| Tarefa |
Substitua "Give the 3D bounding box" por "Return the 3D bounding box" em todas as linhas abaixo e reproduza-as sem qualquer outra alteração, omitindo as imagens.

| Dados fornecidos |

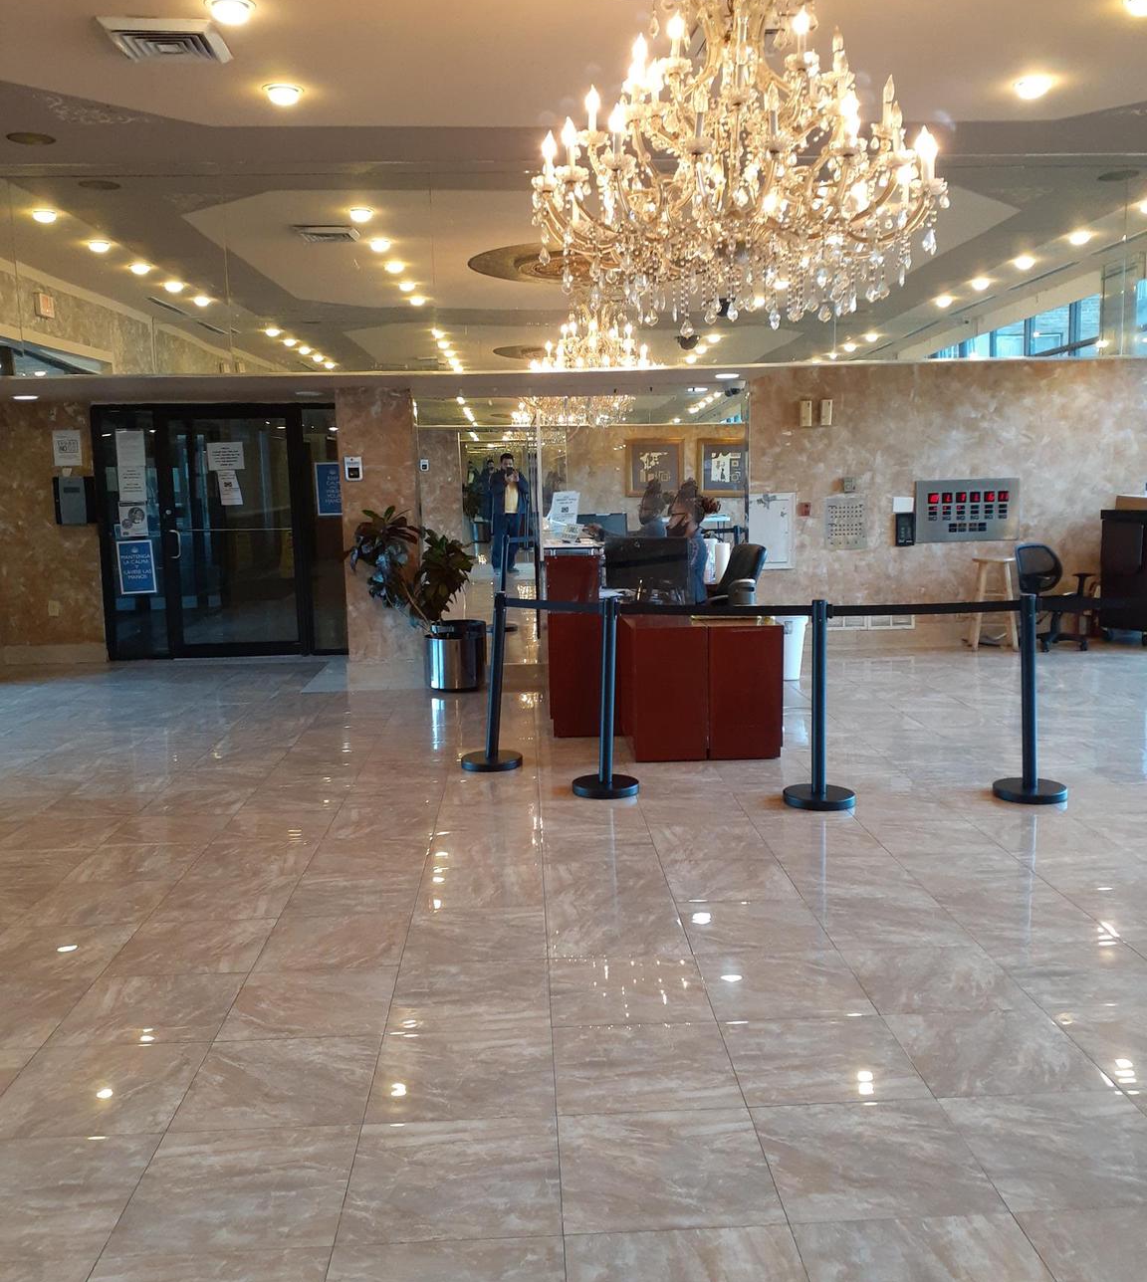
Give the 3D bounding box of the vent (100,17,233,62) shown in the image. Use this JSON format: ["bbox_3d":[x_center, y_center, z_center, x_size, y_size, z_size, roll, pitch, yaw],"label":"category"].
[{"bbox_3d":[-1.696,-2.492,4.980,0.450,0.070,0.470,-2,8,-2],"label":"vent"}]

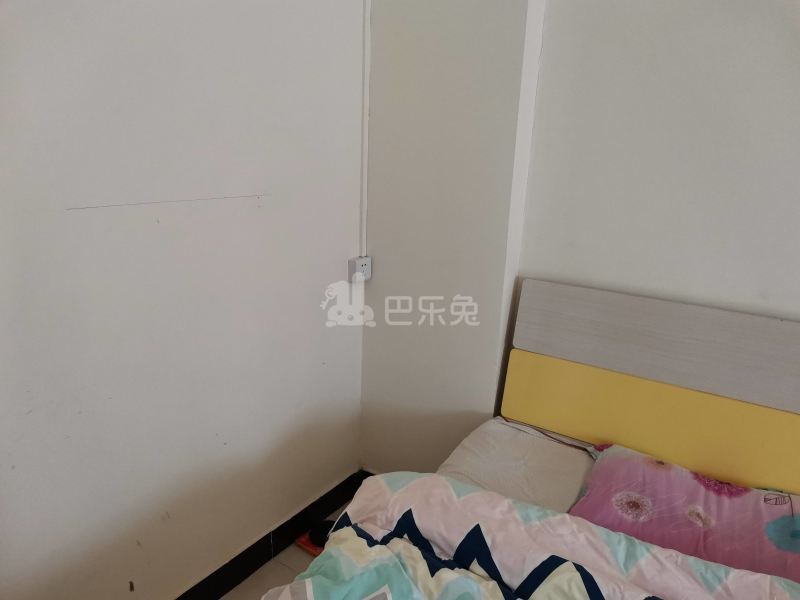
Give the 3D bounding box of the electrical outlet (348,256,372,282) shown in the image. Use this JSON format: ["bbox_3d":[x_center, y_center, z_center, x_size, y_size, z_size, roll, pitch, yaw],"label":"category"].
[{"bbox_3d":[-0.139,-0.106,2.096,0.036,0.087,0.087,12,18,32],"label":"electrical outlet"}]

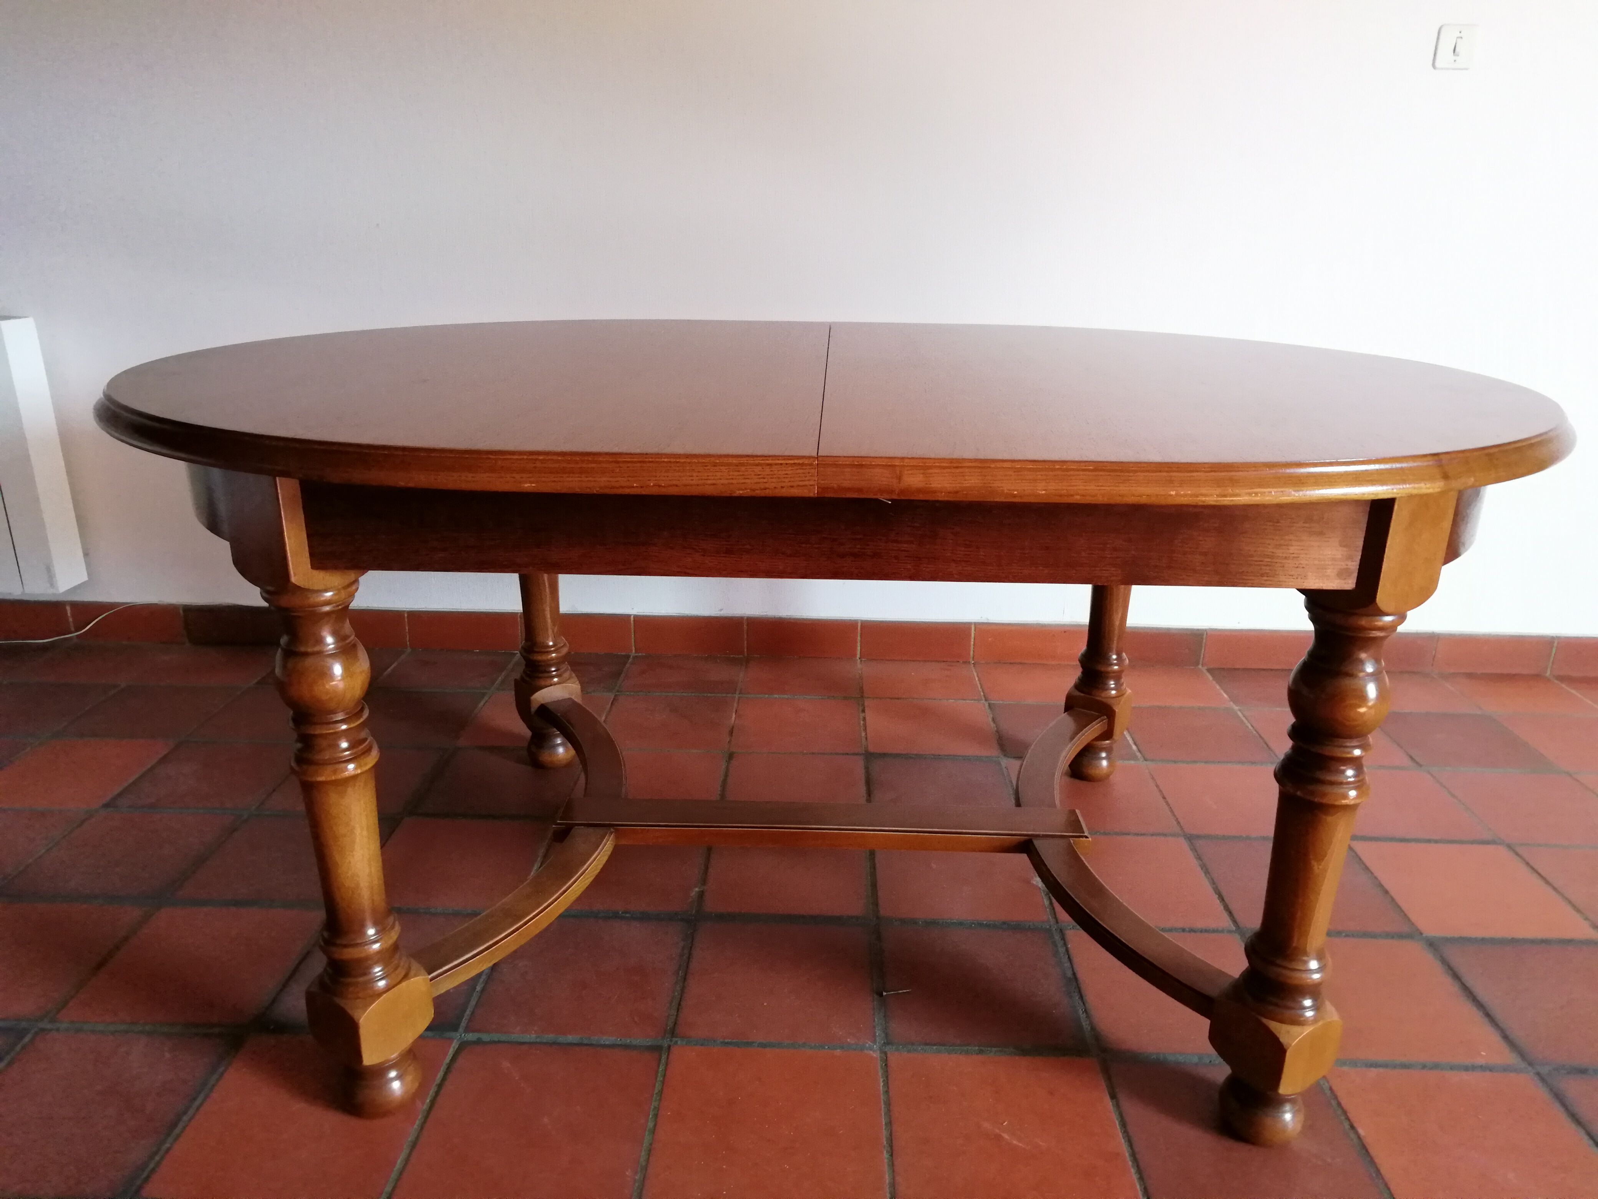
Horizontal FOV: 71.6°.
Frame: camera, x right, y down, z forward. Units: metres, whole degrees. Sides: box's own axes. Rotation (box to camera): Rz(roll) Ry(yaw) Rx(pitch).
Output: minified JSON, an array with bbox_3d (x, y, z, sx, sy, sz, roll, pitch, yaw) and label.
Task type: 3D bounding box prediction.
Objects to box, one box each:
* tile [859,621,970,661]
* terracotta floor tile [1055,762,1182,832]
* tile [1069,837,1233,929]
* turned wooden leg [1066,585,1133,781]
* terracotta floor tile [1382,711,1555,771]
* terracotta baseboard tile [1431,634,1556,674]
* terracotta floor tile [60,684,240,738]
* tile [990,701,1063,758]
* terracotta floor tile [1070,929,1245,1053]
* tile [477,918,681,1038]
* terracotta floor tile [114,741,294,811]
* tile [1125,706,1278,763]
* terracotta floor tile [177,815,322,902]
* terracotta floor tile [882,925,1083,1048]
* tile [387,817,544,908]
[{"bbox_3d":[0.266,0.096,2.502,0.247,0.089,0.013,1,19,1],"label":"tile"},{"bbox_3d":[0.510,0.350,1.945,0.246,0.015,0.246,1,19,1],"label":"terracotta floor tile"},{"bbox_3d":[0.503,0.435,1.703,0.245,0.015,0.240,1,19,1],"label":"tile"},{"bbox_3d":[0.540,-0.029,1.893,0.098,0.735,0.098,12,22,29],"label":"turned wooden leg"},{"bbox_3d":[1.273,0.278,2.140,0.242,0.015,0.240,1,19,1],"label":"terracotta floor tile"},{"bbox_3d":[1.532,0.117,2.443,0.245,0.091,0.012,1,19,1],"label":"terracotta baseboard tile"},{"bbox_3d":[-1.271,0.226,2.177,0.241,0.015,0.241,1,19,1],"label":"terracotta floor tile"},{"bbox_3d":[0.504,0.260,2.141,0.241,0.015,0.241,1,19,1],"label":"tile"},{"bbox_3d":[0.485,0.508,1.429,0.240,0.014,0.240,1,19,1],"label":"terracotta floor tile"},{"bbox_3d":[-0.277,0.490,1.441,0.241,0.015,0.241,1,19,1],"label":"tile"},{"bbox_3d":[-1.028,0.314,1.949,0.242,0.015,0.240,1,19,1],"label":"terracotta floor tile"},{"bbox_3d":[0.756,0.265,2.135,0.241,0.015,0.241,1,19,1],"label":"tile"},{"bbox_3d":[-0.777,0.400,1.697,0.240,0.014,0.240,1,19,1],"label":"terracotta floor tile"},{"bbox_3d":[0.230,0.500,1.430,0.241,0.015,0.241,1,19,1],"label":"terracotta floor tile"},{"bbox_3d":[-0.525,0.407,1.699,0.242,0.015,0.240,1,19,1],"label":"tile"}]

| Área de resposta |
Return the 3D bounding box of the vent (100,17,233,62) shown in the image. Use this JSON format: ["bbox_3d":[x_center, y_center, z_center, x_size, y_size, z_size, roll, pitch, yaw],"label":"category"].
[{"bbox_3d":[-1.696,-2.492,4.980,0.450,0.070,0.470,-2,8,-2],"label":"vent"}]

Return the 3D bounding box of the electrical outlet (348,256,372,282) shown in the image. Use this JSON format: ["bbox_3d":[x_center, y_center, z_center, x_size, y_size, z_size, roll, pitch, yaw],"label":"category"].
[{"bbox_3d":[-0.139,-0.106,2.096,0.036,0.087,0.087,12,18,32],"label":"electrical outlet"}]

Horizontal FOV: 71.6°.
Frame: camera, x right, y down, z forward. Units: metres, whole degrees. Sides: box's own axes. Rotation (box to camera): Rz(roll) Ry(yaw) Rx(pitch).
Output: minified JSON, an array with bbox_3d (x, y, z, sx, sy, sz, roll, pitch, yaw) and label.
Task type: 3D bounding box prediction.
Objects to box, one box each:
* tile [859,621,970,661]
* terracotta floor tile [1055,762,1182,832]
* tile [1069,837,1233,929]
* turned wooden leg [1066,585,1133,781]
* terracotta floor tile [1382,711,1555,771]
* terracotta baseboard tile [1431,634,1556,674]
* terracotta floor tile [60,684,240,738]
* tile [990,701,1063,758]
* terracotta floor tile [1070,929,1245,1053]
* tile [477,918,681,1038]
* terracotta floor tile [114,741,294,811]
* tile [1125,706,1278,763]
* terracotta floor tile [177,815,322,902]
* terracotta floor tile [882,925,1083,1048]
* tile [387,817,544,908]
[{"bbox_3d":[0.266,0.096,2.502,0.247,0.089,0.013,1,19,1],"label":"tile"},{"bbox_3d":[0.510,0.350,1.945,0.246,0.015,0.246,1,19,1],"label":"terracotta floor tile"},{"bbox_3d":[0.503,0.435,1.703,0.245,0.015,0.240,1,19,1],"label":"tile"},{"bbox_3d":[0.540,-0.029,1.893,0.098,0.735,0.098,12,22,29],"label":"turned wooden leg"},{"bbox_3d":[1.273,0.278,2.140,0.242,0.015,0.240,1,19,1],"label":"terracotta floor tile"},{"bbox_3d":[1.532,0.117,2.443,0.245,0.091,0.012,1,19,1],"label":"terracotta baseboard tile"},{"bbox_3d":[-1.271,0.226,2.177,0.241,0.015,0.241,1,19,1],"label":"terracotta floor tile"},{"bbox_3d":[0.504,0.260,2.141,0.241,0.015,0.241,1,19,1],"label":"tile"},{"bbox_3d":[0.485,0.508,1.429,0.240,0.014,0.240,1,19,1],"label":"terracotta floor tile"},{"bbox_3d":[-0.277,0.490,1.441,0.241,0.015,0.241,1,19,1],"label":"tile"},{"bbox_3d":[-1.028,0.314,1.949,0.242,0.015,0.240,1,19,1],"label":"terracotta floor tile"},{"bbox_3d":[0.756,0.265,2.135,0.241,0.015,0.241,1,19,1],"label":"tile"},{"bbox_3d":[-0.777,0.400,1.697,0.240,0.014,0.240,1,19,1],"label":"terracotta floor tile"},{"bbox_3d":[0.230,0.500,1.430,0.241,0.015,0.241,1,19,1],"label":"terracotta floor tile"},{"bbox_3d":[-0.525,0.407,1.699,0.242,0.015,0.240,1,19,1],"label":"tile"}]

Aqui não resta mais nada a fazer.